Source records
※ ※ ※

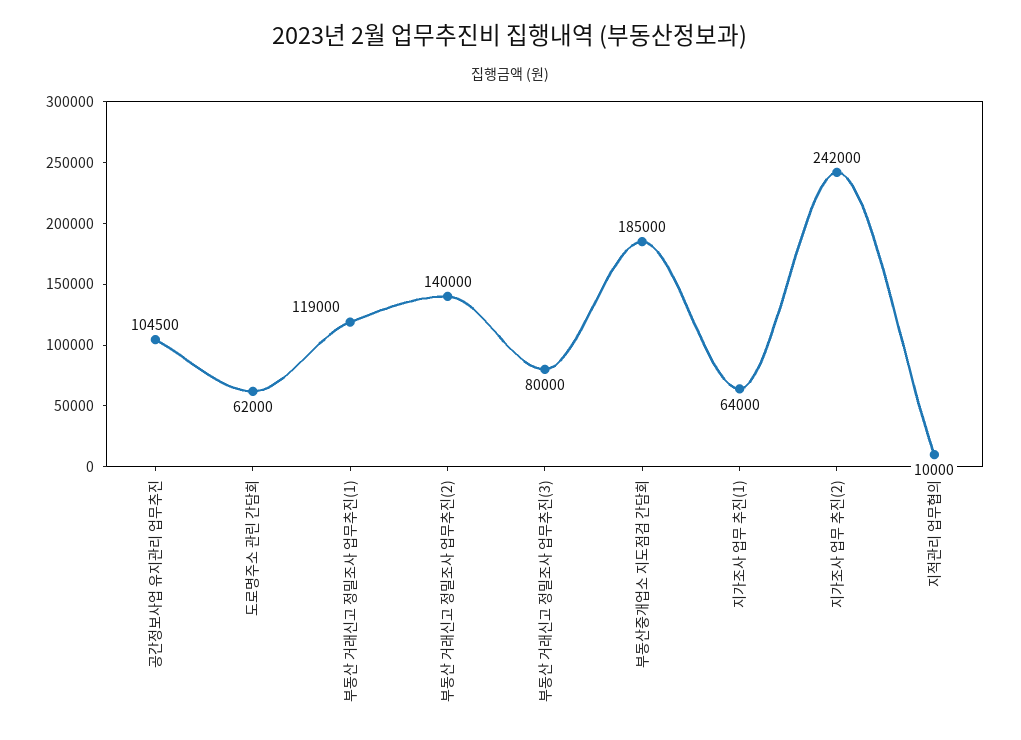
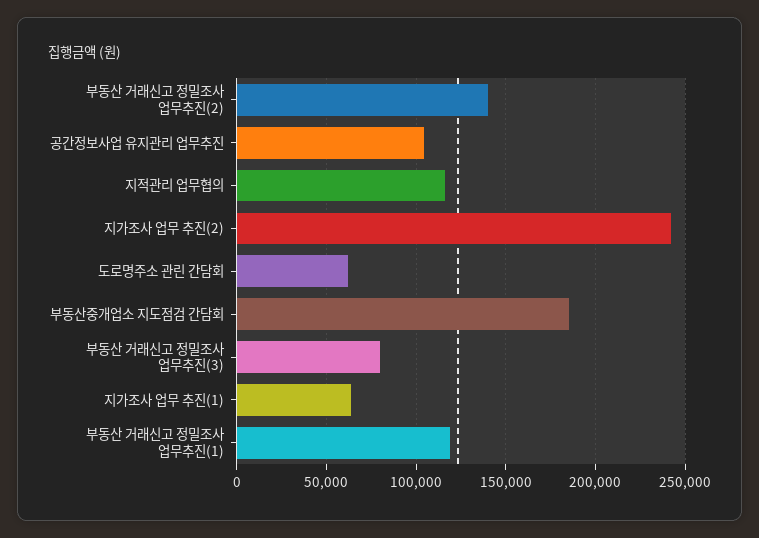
  {
    "공간정보사업 유지관리 업무추진": 104500,
    "도로명주소 관린 간담회": 62000,
    "부동산 거래신고 정밀조사 업무추진(1)": 119000,
    "부동산 거래신고 정밀조사 업무추진(2)": 140000,
    "부동산 거래신고 정밀조사 업무추진(3)": 80000,
    "부동산중개업소 지도점검 간담회": 185000,
    "지가조사 업무 추진(1)": 64000,
    "지가조사 업무 추진(2)": 242000,
-   "지적관리 업무협의": 10000
+   "지적관리 업무협의": 115000
  }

※ ※ ※

**GOAL OF THE EXERCISE**
Repeat, exactly and in full, every entry in the data, but not the pictures.

**RESULT OF THE TASK**
  {
    "공간정보사업 유지관리 업무추진": 104500,
    "도로명주소 관린 간담회": 62000,
    "부동산 거래신고 정밀조사 업무추진(1)": 119000,
    "부동산 거래신고 정밀조사 업무추진(2)": 140000,
    "부동산 거래신고 정밀조사 업무추진(3)": 80000,
    "부동산중개업소 지도점검 간담회": 185000,
    "지가조사 업무 추진(1)": 64000,
    "지가조사 업무 추진(2)": 242000,
-   "지적관리 업무협의": 10000
+   "지적관리 업무협의": 115000
  }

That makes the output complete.